Boston’s dining scene has exploded in recent years, and the design — not just the food — of its newest and trending places continues to test creative limits. Here we look at one design that pays homage to Boston’s supper club past while still being thoroughly modern and another that perfects the aesthetic of a modern sushi bar.
Yvonne’s
A modern interpretation of the supper club, Yvonne’s opened in September 2015 in Downtown Crossing, and occupies the former space of Locke-Ober, a small cellar café that opened in 1862 and was a mainstay in Boston’s dining scene for more than a century. In renovating the space, co-owners Chris Jamison and Mark Malatesta sought to recreate the former tenant’s reputation for international food and wild parties, where dining, lounging and revelry effortlessly blended. Guests enter through a “secret entrance” at the back of a blow-dry bar to the 90-seat dining area outfitted with gray tufted sofas, white tables, decorative wallpaper and chandeliers. A painting pays homage to Locke-Ober portrait of Mademoiselle Yvonne — one of many nods to the landmark. Many of the 150-year-old architectural and design features were maintained, including the restaurant’s original raw brick and Santo Domingo mahogany bar, hand-carved on-site by French woodworkers in 1886 and now topped with white Calacatta marble.
Adjacent to the dining room, the lounge replicates Locke-Ober’s unvarnished brick walls and tin ceiling. Couches and coffee tables offer an informal dining and drinking space decorated with mixed media from Amsterdam.
Yvonne’s intimate seating areas continue in the 32-seat Library Bar, which serves classic cocktails. Bookshelves surround communal and private tables, and the space features a mahogany bar, comfy couch seating, herringbone wood floors, Locke-Ober’s original gilded fireplace and portraits of famous historical figures. A lower level has private space that can be rented out for parties of up to 100.
UNI
This highly acclaimed, inventive Japanese and sushi mainstay opened inside the iconic Clio lounge at the Eliot Hotel on Commonwealth and Massachusetts Avenue in 2002. Executive Chef and Owner Ken Oringer opted to close Clio at the end of 2015 and, with Executive Chef and new Partner Tony Messina, the space underwent a major redesign, and UNI took over the former Clio space, bringing with it influences from the streets of Tokyo, Shanghai, Singapore, Bangkok and Bangladesh.

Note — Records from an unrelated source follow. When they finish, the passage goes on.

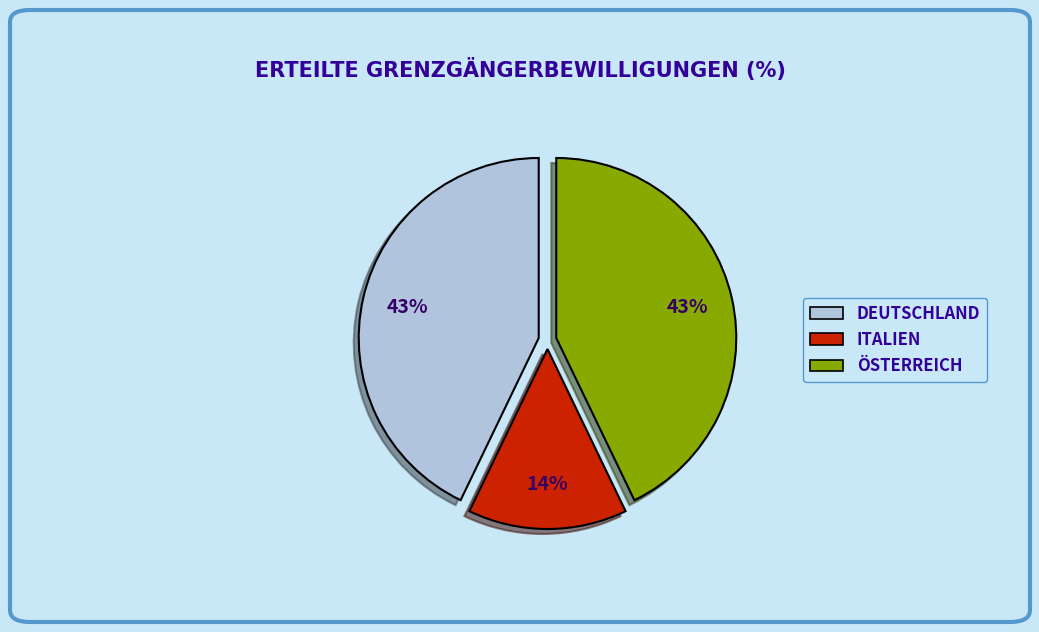

Does any single category account for the majority?

No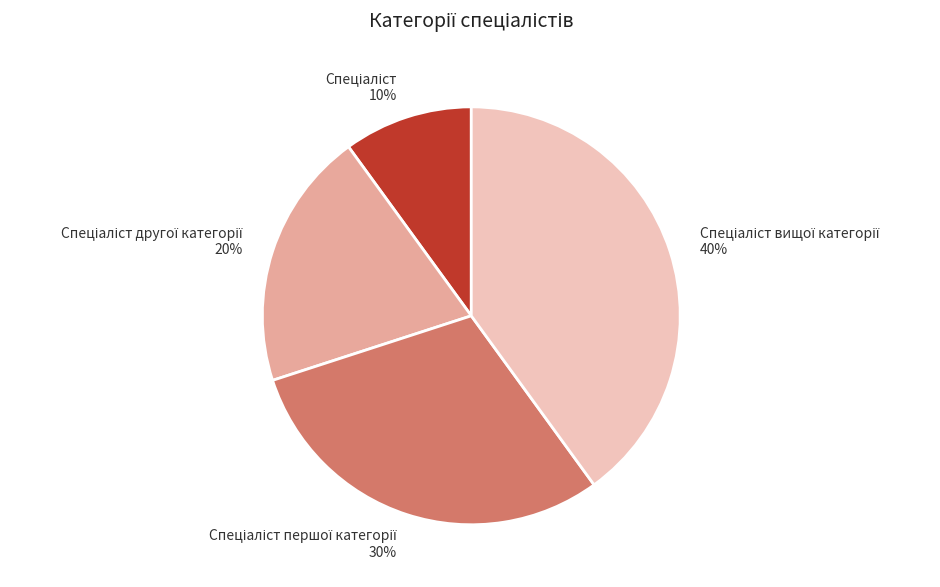

Is there any slice that represents more than half of the pie?

No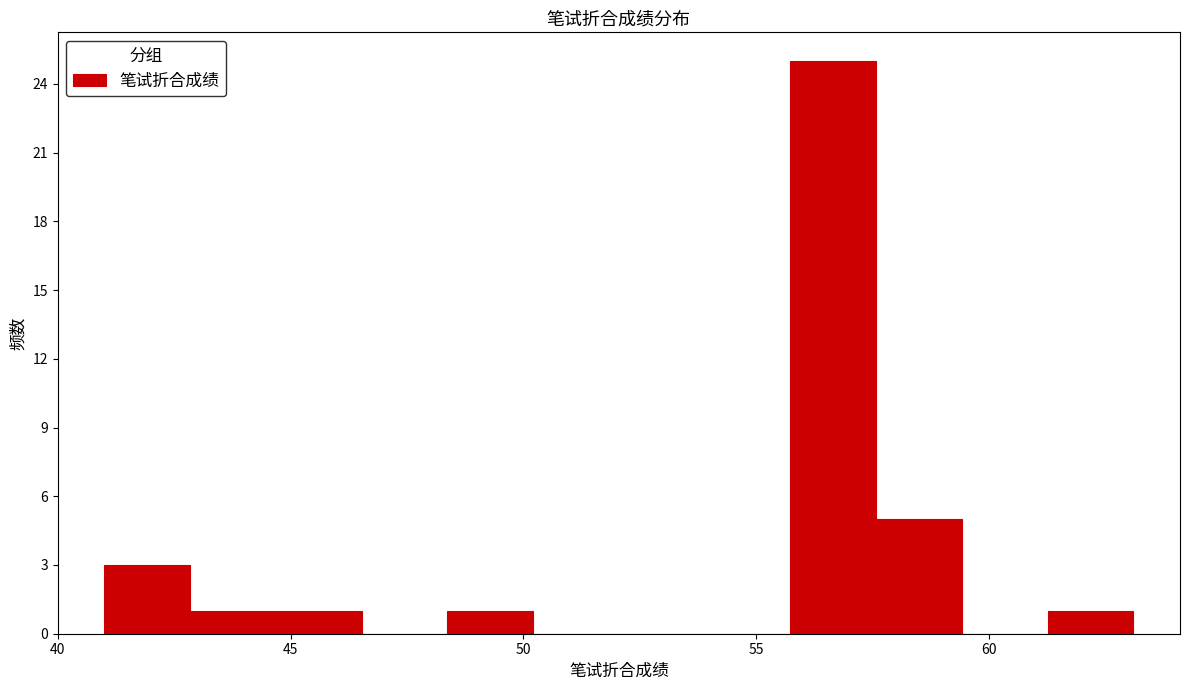

Read against the x-axis, roughly where is the centre of the tallest bar?

56.5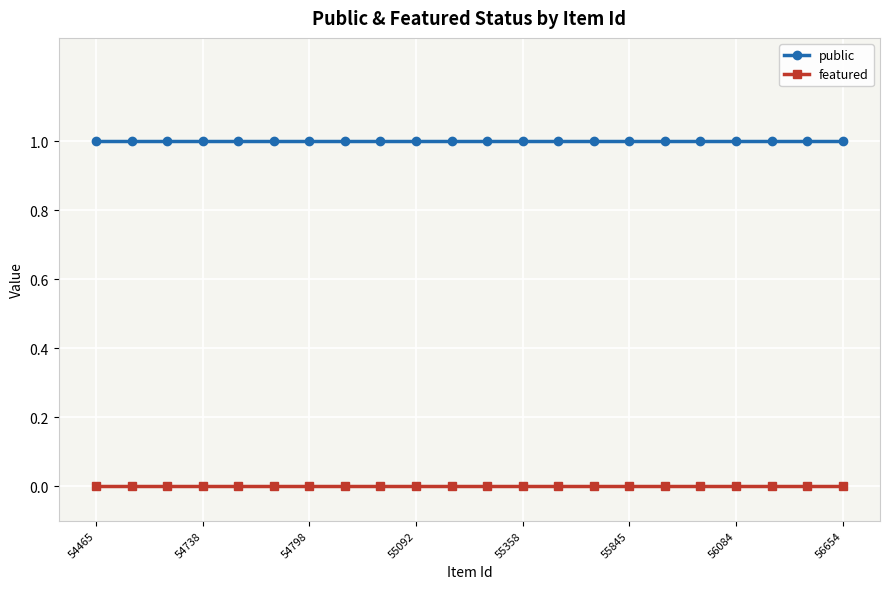

List the series in order of their peak value, highest first.

public, featured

Designed by Peter Niemetz, who was also the original designer of Clio, UNI feels clean and modern with dark rustic wood and playful pops of color woven throughout for an upbeat, casual experience. In the 80-seat dining room, hardwood floors and natural materials contrast with tattoo-inspired art and the pulsing energy of the restaurant’s three bars: one for drinks, the other two for sushi and sashimi.
At the bar, guests can order classic cocktails, tiki-style concoctions and draft pours of sake. The sashimi bar offers guests a front-row view of the action while the sushi bar installed at the opposite end of the restaurant allows guests to partake in creative maki and nigiri, made with fresh seafood sourced from both local fisherman and Tokyo’s famed Tsukiji market. Photography by Hien Nguyen
Branch Line
This Watertown restaurant, which opened in October 2015, is the first partnership between Andrew Holden and Garrett Harker, Massachusetts Restaurant Association’s 2016 Restaurateur of the Year. Designed by architect David McMahon, the restaurant occupies space in the former Watertown Arsenal, once a weaponry depot and small-arms factory predating the Civil War by nearly 50 years. Constructed in 1816 by Alexander Parris, who would later design Quincy Market, the Arsenal has been a landmark in the Boston neighborhood for nearly two centuries. Fully converted to caviling use in 1995, the Arsenal is now a mixed-use development listed on the National Register of Historic Places, ensuring that key structural elements of the buildings and facades stay untouched. In keeping with the Federal style of architecture present throughout the Arsenal, Branch Line sports high steel-beamed ceilings and a red brick facade that speaks to its military heritage. Floor-to-ceiling windows bring natural light into the space. The 50-seat dining room features oak wood floors, painted brick walls, and traditional and bench-style seating repurposed from pews found at an old church in Warwick. An open kitchen showcases a rotisserie oven for slow-roasted meats as well as a wood-fired grill resembling an antique fire pit for cooking oysters and steaks.
A 14-seat oiled-steel bar with a blackened bar top and unmarked, white marble beer taps glistens under industrial light fixtures, flanked by an outdoor keg room leading up to Branch Line’s front entrance. Outside, a year-round terrace, with 65 seats at the height of the season, is partially covered by steel beams and siding. A bocce court and perennial garden allow guests to partake in games or walk the grounds.